Return every line of the listing below exactly, in the same order, leaving out the pictures.

[MATERIALS PROVIDED Boundary: Start]

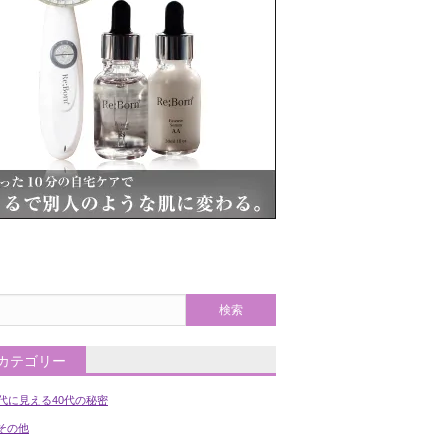
カテゴリー
0代に見える40代の秘密
の他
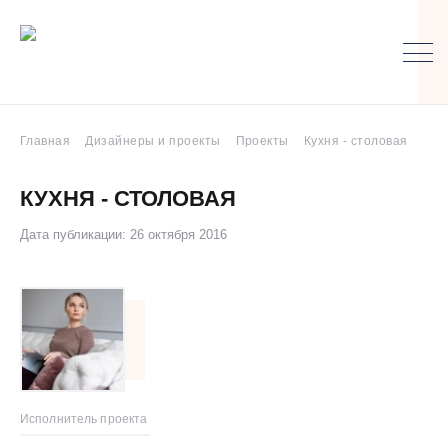
Главная
Дизайнеры и проекты
Проекты
Кухня - столовая
КУХНЯ - СТОЛОВАЯ
Дата публикации: 26 октября 2016
Исполнитель проекта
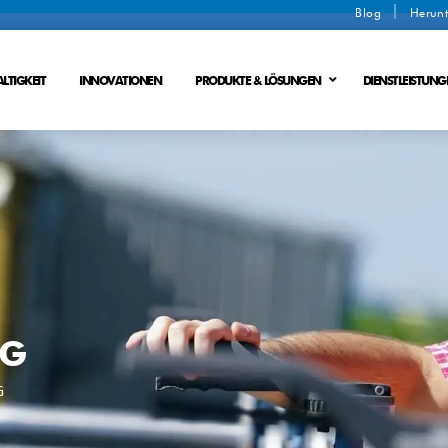
Blog
Herunt
LTIGKEIT
INNOVATIONEN
PRODUKTE & LÖSUNGEN
DIENSTLEISTUNG
Schlammentwaesserung
Ionenaustauschverfahren
Abfaelle in Energie
Membranverfahren
ladung
Ionenaustauschmembranverfahren
NG
G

[MATERIALS PROVIDED Boundary: End]

→ **EXERCISE ANSWER**:
カテゴリー
0代に見える40代の秘密
の他
Главная
Дизайнеры и проекты
Проекты
Кухня - столовая
КУХНЯ - СТОЛОВАЯ
Дата публикации: 26 октября 2016
Исполнитель проекта
Blog
Herunt
LTIGKEIT
INNOVATIONEN
PRODUKTE & LÖSUNGEN
DIENSTLEISTUNG
Schlammentwaesserung
Ionenaustauschverfahren
Abfaelle in Energie
Membranverfahren
ladung
Ionenaustauschmembranverfahren
NG
G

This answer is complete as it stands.